1/ Le plus ancien titre de propriété que l’on puisse trouver pour l’étang du Vaccarès est un acte de 1225, rédigé par Pierre de Montareno, notaire public à Arles, par lequel Hugues des Baux, vicomte de Marseille, vend au sieur Dragonnet de Mondragon, podestat de la ville d’Arles et « stipulant pour la dite ville et communauté » l’étang du Vaccarès et tous les droits qui en dépendent.
Nous aurons l’occasion de reparler au cours de cette étude de cet acte de 1225, une des chartes de la Camargue, pourrait-on dire. Mais d’ores et déjà notons que cette vente du Vaccarès est une vente complète de l’étang et de tous les droits qui y sont attachés.
Dès cette époque reculée les servitudes y sont nombreuses et l’acte les énumère comme à plaisir.

L’une de ces servitudes nous intéresse plus particulièrement.
« De plus ; dit le texte, j’affirme avoir et avoir eu jusqu’à présent par droit et par raison, le droit, pouvoir et facultés libres et absolus, sans aucun trouble ou empêchement de qui que ce soit, de préparer et approprier, afin d’ouvrir et de fermer toutes ouvertures , entrées, sorties, gorges, fuites, lones, roubines, fossés ou autres lieux qui conduisent au dit étang et depuis les fossols jusqu’à la mer Malpergue ou dans tout autres eaux qui coulent entrent et sortent de la Grande Mar (1) et se rend dans le dit étang du Vaccarès ou dans ses dépendances, ou qui en sort pour retourner à la mer ou dans tous autres lieux ; lequel droit m’appartenant ainsi qu’il est dit, je vends à vous et par vous…etc…

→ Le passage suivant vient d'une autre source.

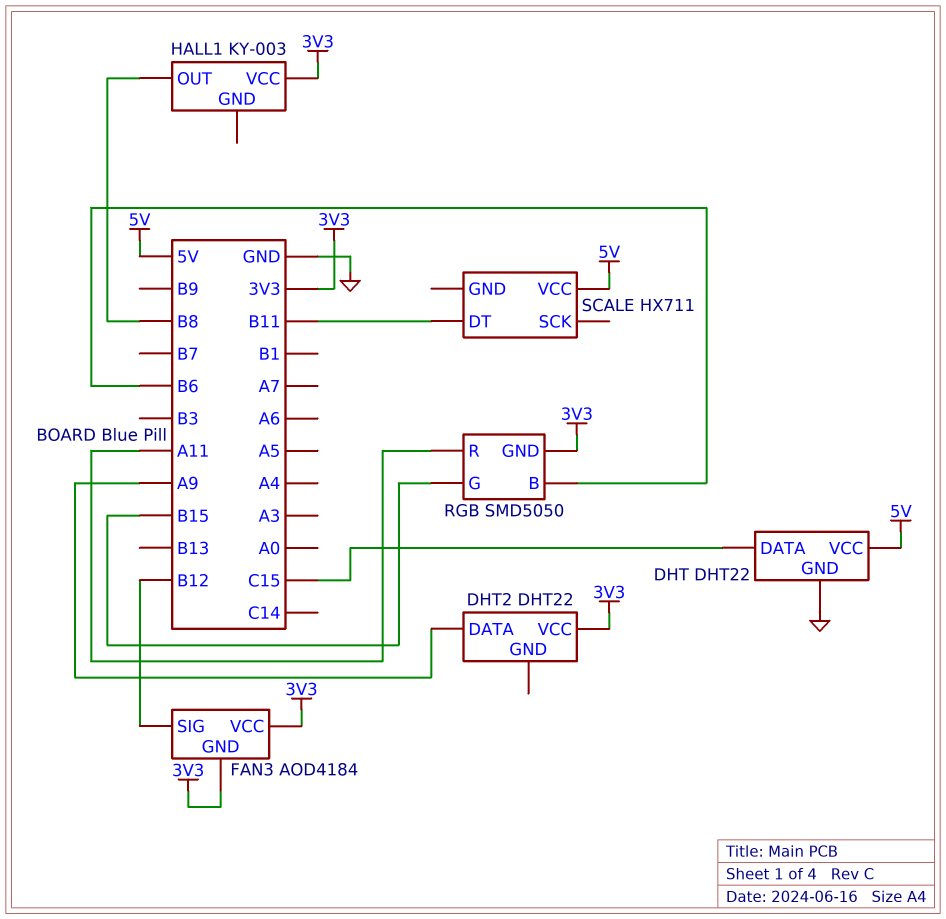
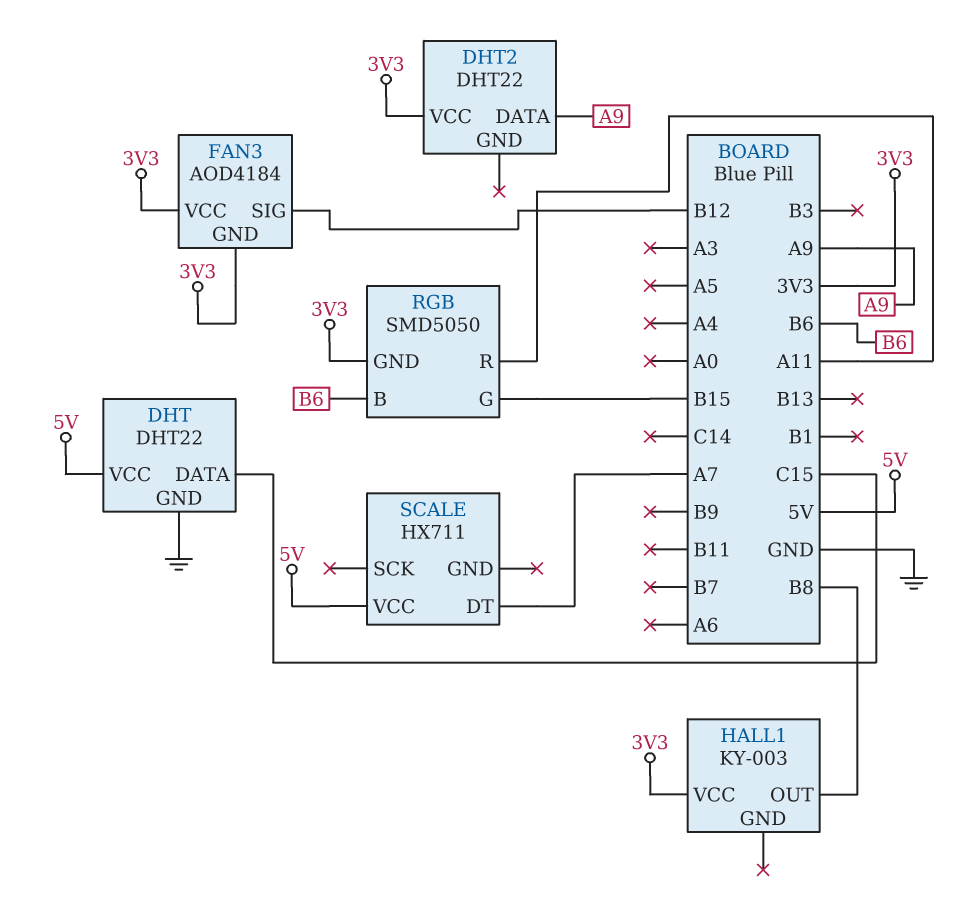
SCALE pin DT: B11 -> A7

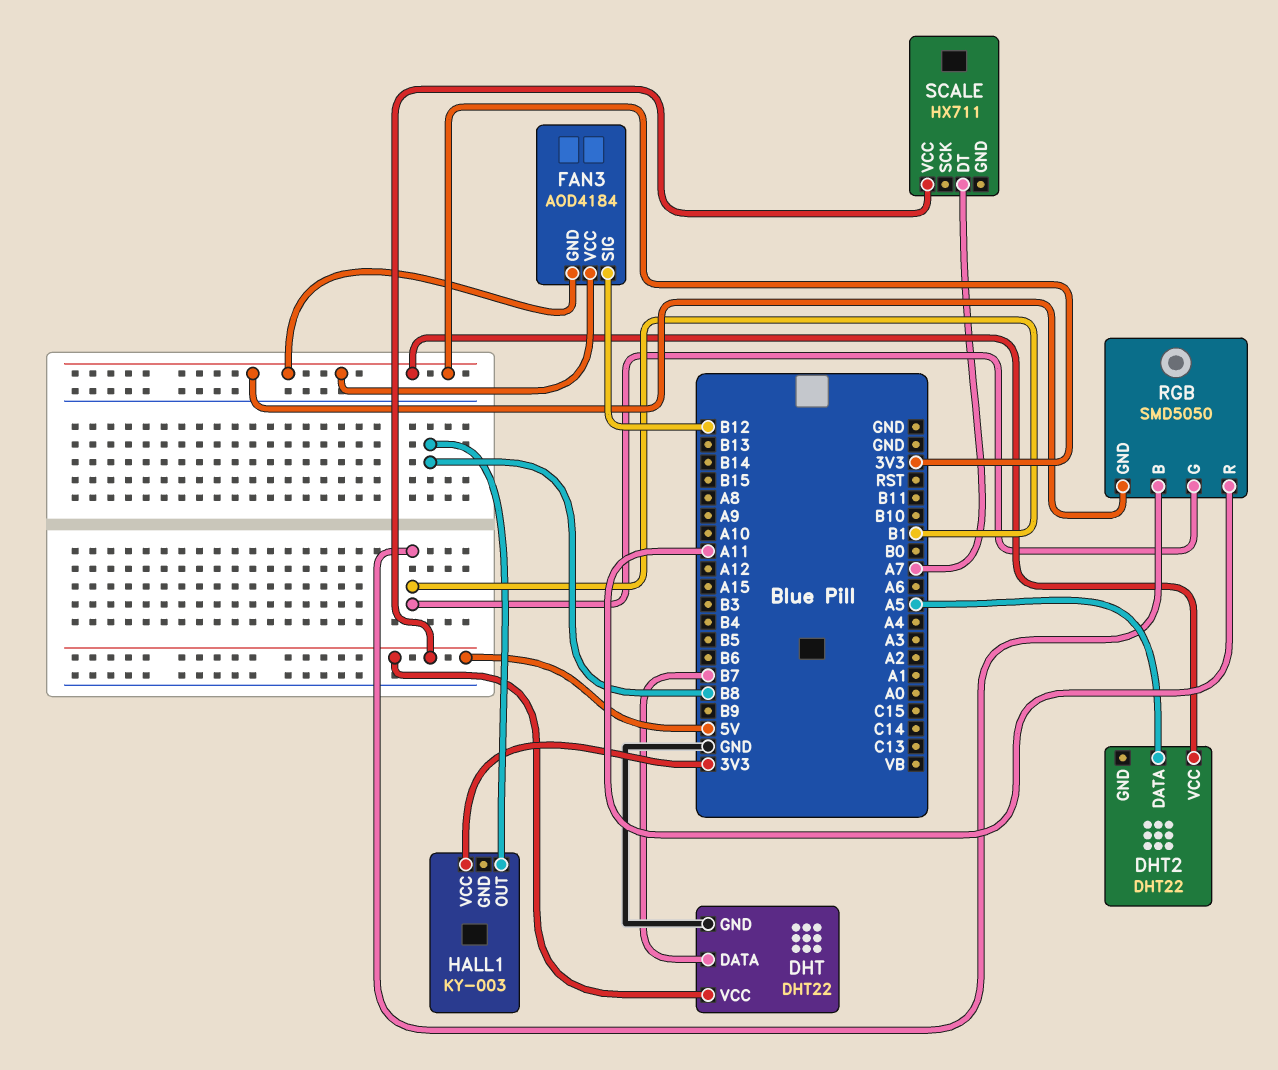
DHT pin DATA: C15 -> B7
DHT2 pin DATA: A9 -> A5
RGB pin B: B6 -> B1
RGB pin G: B15 -> B1

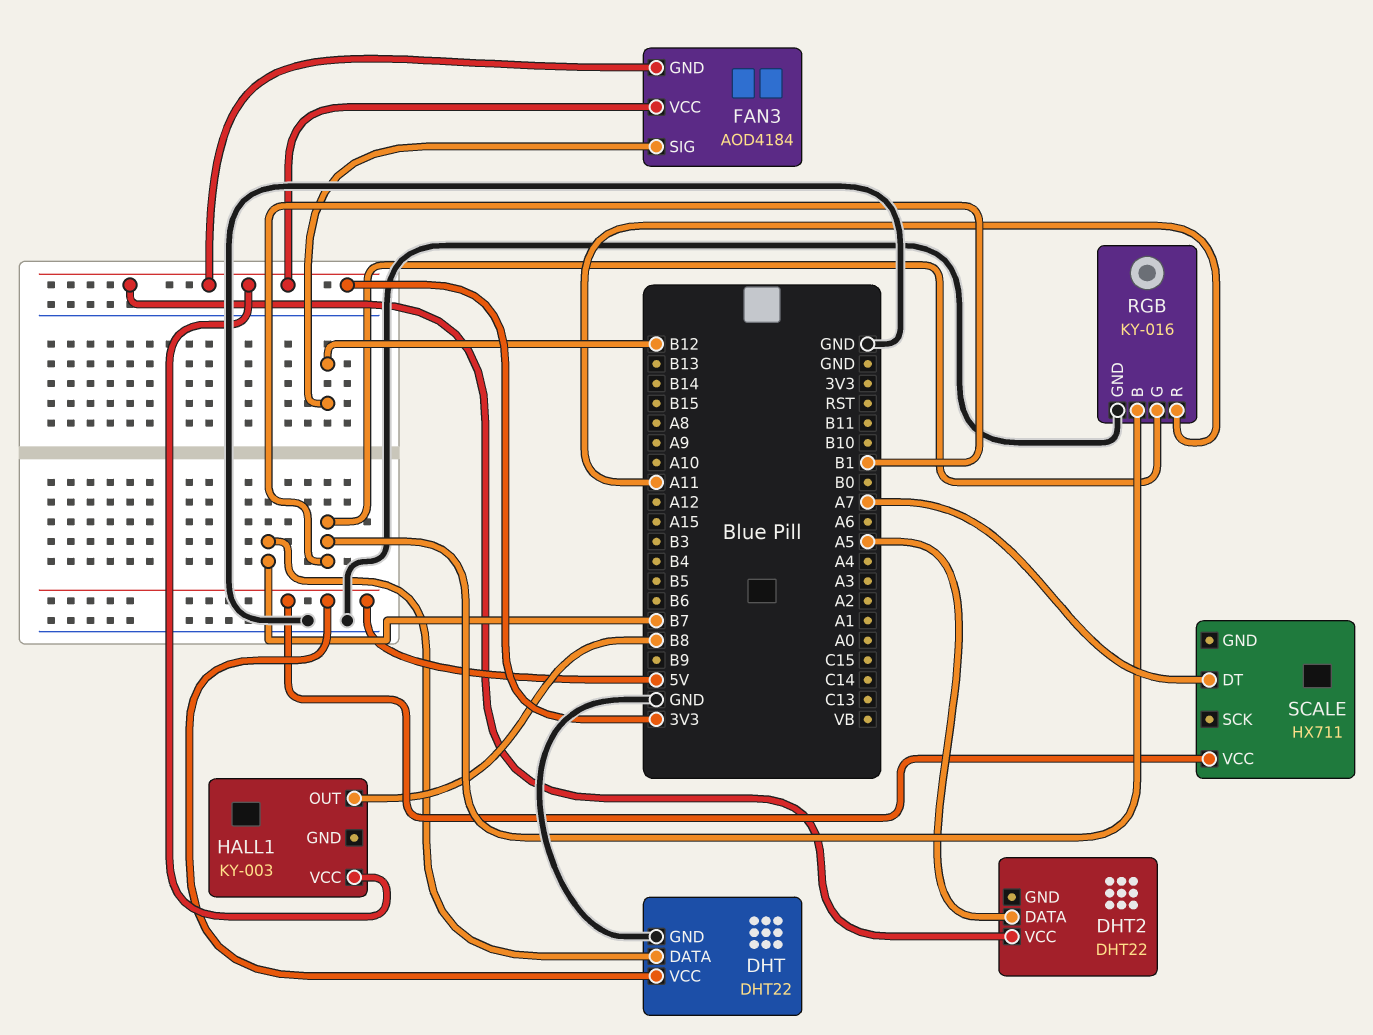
RGB: SMD5050 -> KY-016
RGB pin GND: 3V3 -> GND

Plus loin encore le texte poursuit :
« De plus, j’affirme avoir le droit et le libre pouvoir de détruire quand il me plait tout obstacle qui par hasard ou pour quelque cause que ce soit, se formerait dans dits lieux et qui apporterait empêchement à l’entrée ou a la sortie des eaux, à leur cours, dans les conduits, ouvertures, entrées et sorties des eaux du dit étang et de la Grand Mer, lequel droit de retenir, ouvrir et approprier, je vends à vous et par vous à la dite communauté d’Arles. »

1225-1812
Cette vente fut stipulée au prix de 36.000 sous Raimondins,(2) ce qui correspond à 5.400 francs de valeur actuelle (3). C’était sans doute une somme considérable pour l’époque, mais il faut remarquer que cette vente stipulait aussi l’abandon par le seigneur des Baux d’une foule de droits, de franchises, de privilèges et d’immunités, distinction d’ailleurs parfaitement bien indiquée dans l’énonciation du prix, par la division de la somme en deux parts : l’une de 20.000 sous et l’autre de 16.000 sous, représentant des affectations tout à fait spéciales. La communauté d’Arles est ainsi demeurée propriétaire du Vaccarès de 1225 à 1812.

C’est en effet le 25 janvier 1812 que, en vertu de la loi du 5 Ventôse an XII et d’une décision spéciale prise à la suite de cette loi le 16 novembre 1808, que fut mis en vente aux enchères publiques l’Etang de Vaccarès. Les enchères furent ouvertes à Marseille, en l’hôtel de la préfecture, et l’adjudication en fut rapportée par Mr le général Alexandre Sextius Miollis qui le réunit à la terre du Château d’Avignon, dont il était déjà propriétaire.